FILE - Firearms are displayed at a gun shop in Salem, Ore., on Feb. 19, 2021. A federal judge in Portland, Ore., ruled Tuesday, Dec. 6, 2022, that a new voter-passed ban on high-capacity gun magazines can go into effect Thursday, Dec. 8, but placed a 30-day hold on a permit-to-purchase requirement after local and state law enforcement agencies said they could not have a permitting system ready in time. (AP Photo/Andrew Selsky, File)

PORTLAND, Ore. (AP) — A ruling by a state court judge placed Oregon’s tough new gun law on hold late Tuesday, just hours after a federal court judge allowed the ban on the sale and transfer of high-capacity magazines to take effect this week.

The ruling by Harney County Judge Robert Raschio threw the implementation of Measure 114 into limbo and Oregon Attorney General Ellen Rosenblum said in a Twitter thread that her office will seek emergency action by the Oregon Supreme Court.

Rosenblum will file an immediate appeal with the state’s high court seeking to “align the result in our state courts with the federal court’s well-reasoned and thoughtful decision,” the statement said. That filing was likely to come this morning.

“It’s been a busy day for Measure 114, Oregon’s new gun safety law, which is supposed to go into effect Thursday. A federal and a state judge both issued rulings today,” Rosenblum’s Twitter thread said. “As of now, the law cannot go into effect on Thursday.”

The lawsuit in Harney County, filed by Gun Owners of America Inc. and the Gun Owners Foundation, sought to have the entire law placed on hold while its constitutionality is decided. The state lawsuit makes the claims under the Oregon Constitution, however, not the U.S. Constitution.

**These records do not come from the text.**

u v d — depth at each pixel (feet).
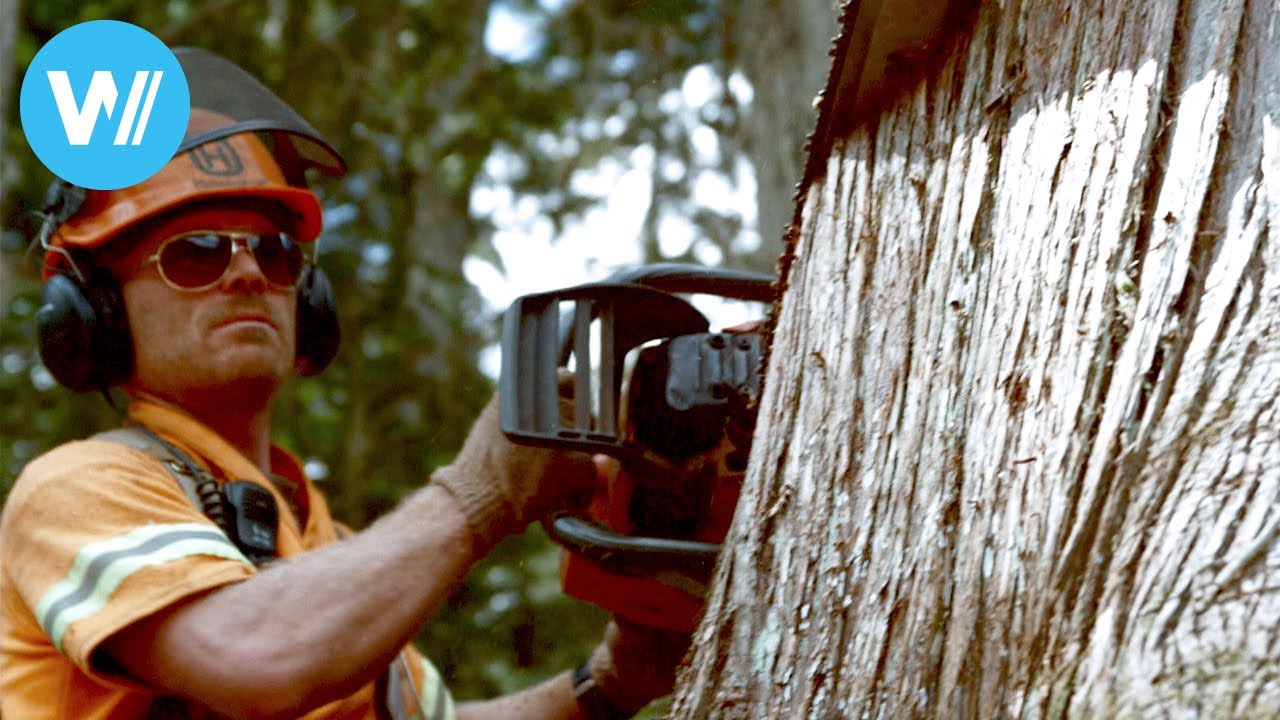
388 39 22.15
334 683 5.43
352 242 21.83
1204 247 3.59
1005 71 4.42
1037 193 4.10
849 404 4.42
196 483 6.25
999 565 3.56
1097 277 3.76
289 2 21.90
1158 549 3.09
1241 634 2.80
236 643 5.44
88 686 5.89
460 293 21.95
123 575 5.58
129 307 6.83
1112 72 4.06
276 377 6.96
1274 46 3.77
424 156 22.21
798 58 12.78
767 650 4.19
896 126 4.77
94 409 19.94
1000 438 3.79
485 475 5.69
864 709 3.78
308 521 6.97
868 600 3.97
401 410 20.81
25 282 20.68
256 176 6.97
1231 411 3.22
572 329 5.47
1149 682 2.86
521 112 22.56
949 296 4.24
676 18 19.22
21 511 6.00
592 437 5.12
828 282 4.76
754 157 13.12
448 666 18.20
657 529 5.53
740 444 5.28
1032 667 3.25
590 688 7.37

That means Raschio’s ruling is binding in the entire state for now.

Earlier Tuesday, a federal judge in Portland delivered an initial victory to proponents of the sweeping gun-control measure approved by Oregon voters. U.S. District Judge Karin Immergut allowed the ban on the sale and transfer of new high-capacity magazines to take effect Thursday while giving law enforcement more time to set up a system for permits that will now be required to buy or transfer a gun.

Immergut granted a 30-day delay before the permit-to-purchase mandate takes effect, but did not quash it entirely as gun rights advocates had wanted.

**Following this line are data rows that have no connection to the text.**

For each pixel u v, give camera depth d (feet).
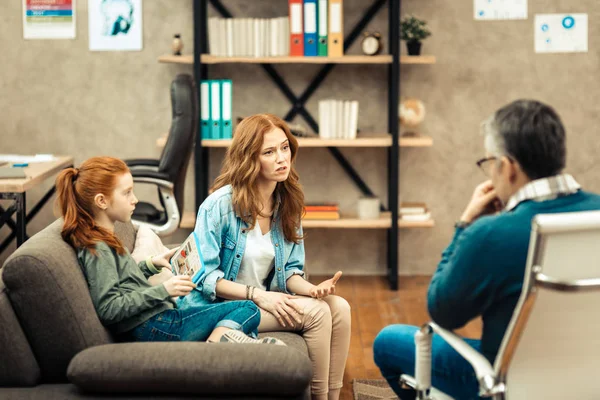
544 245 5.88
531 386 6.65
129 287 8.30
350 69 17.70
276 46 16.74
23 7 17.62
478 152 17.92
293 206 9.67
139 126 17.93
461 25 17.57
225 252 9.48
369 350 13.24
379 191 18.12
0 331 7.51
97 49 17.72
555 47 17.61
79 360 7.32
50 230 8.40
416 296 16.55
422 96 17.80
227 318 8.45
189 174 18.07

Measure 114, which narrowly passed in the midterms, requires a permit, criminal background check, fingerprinting and hands-on training course for new firearms buyers and bans the sale, transfer or import of gun magazines over 10 rounds unless they are owned by law enforcement or a military member or were owned before the measure’s passage. Those who already own high-capacity magazines can only possess them in their homes or use them at a firing range, in shooting competitions or for hunting as allowed by state law after the measure takes effect.

Tuesday’s rulings are far from the end of the legal wrangling over the new law; at least four lawsuits have been filed against it. Amid the uncertainty, gun sales spiked in Oregon in the past month.

The Oregon State Police reported more than 35,000 pending background check transactions for gun purchases as of last week and was averaging 3,000 requests a day compared to less than 900 a day the week before Measure 114 passed, according to agency data. On Black Friday, the agency received 6,000 background check requests alone, OSP Capt. Kyle Kennedy said in an email.

Gun store owners also reported a run on guns, with sales in some stores increasing four- or five-fold in recent weeks.

Measure 114’s fate is being carefully watched by both gun rights advocates and those who want stricter limits on gun ownership because it is one of the first to take effect after a U.S. Supreme Court ruling in June that struck down a New York law that placed limits on carrying guns outside the home.

The June ruling signaled a shift in the way the nation’s high court will evaluate Second Amendment infringement claims, with the Supreme Court’s conservative majority finding judges should no longer consider whether the law serves public interests like enhancing public safety.

Instead, judges should only weigh whether the law is “consistent with the Second Amendment’s text and historical understanding.”

Gun-rights supporters have called the June ruling a “wrecking ball” for firearms restrictions.